Your idea of getting the OS out there to as many people as possible was tried by Apple in the mid 90s and failed miserably. Several third party clone manufacturers (APS Technologies, DayStar Digital, Motorola, Power Computing, Radius, and UMAX) quickly gobbled a share of the hardware market... but that share was gobbled from Apple itself, as Apple users bought the cheaper clones to run Mac OS 7.x rather than Apple's comparatively more expensive hardware. The rest of the market (mostly DOS and Windows-based PCs) barely noticed at all.
Rather than gaining it market share (and thus sales) the Mac clone experiment almost became Apple's suicide note. Sure, we can sit around and talk about the "what if..." scenarios and talk about what might have happened had Apple tried it out before Windows had become so entrenched but the simple reality was that by the time that Apple did try it out it was too little, too late for it to capture the market away from Microsoft's baby.

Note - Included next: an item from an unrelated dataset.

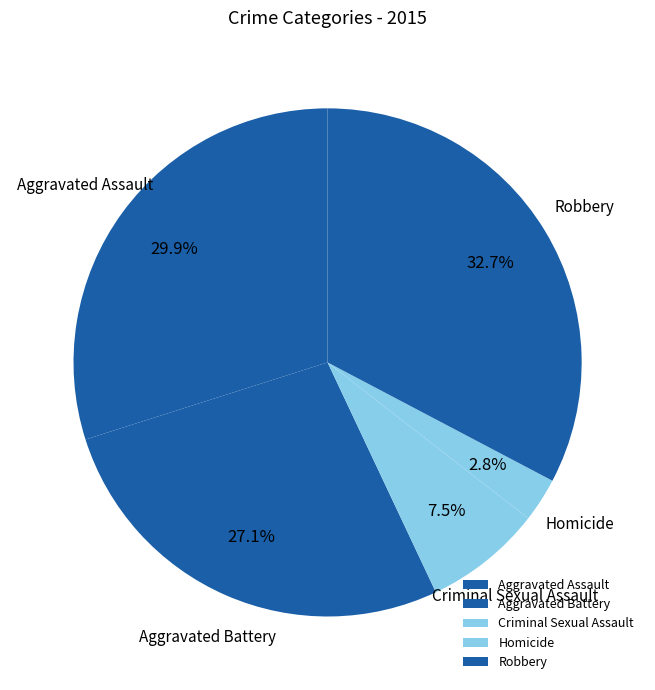

Count the number of slices in the pie.

5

How bad was the cloning? Well, the first thing that Steve Jobs did when he rejoined Apple was sit down with the clone makers and try to renegotiate their licensing terms to raise Apple's per-computer revenues. The clone makers refused and Jobs effectively withdrew their licences (the next version of the MacOS was released as MacOS 8, and the clone makers existing licences only covered 7.x). Apple's hardware sales recovered, eventually, but Apple never once gained any benefit from the exercise in terms of revenues.
Apple today is all about presentation. To that end, it carefully controls every aspect of the user experience. Putting its showcase OS out there in the wild would destroy that simply because for every user that had a good experience installing OS X onto a non-Apple configuration there would be many more that would have nightmares dealing with installation on hardware that wasn't compatible, features that didn't want to work, inconsistent support, etc.
As a technically adept individual, I'd love to run Apple's OS on all my PCs. It would in many ways be a dream come true. However, for the reasons that I've outlined, that will never happen. Apple doesn't want it to happen so it won't happen, and I understand why perfectly.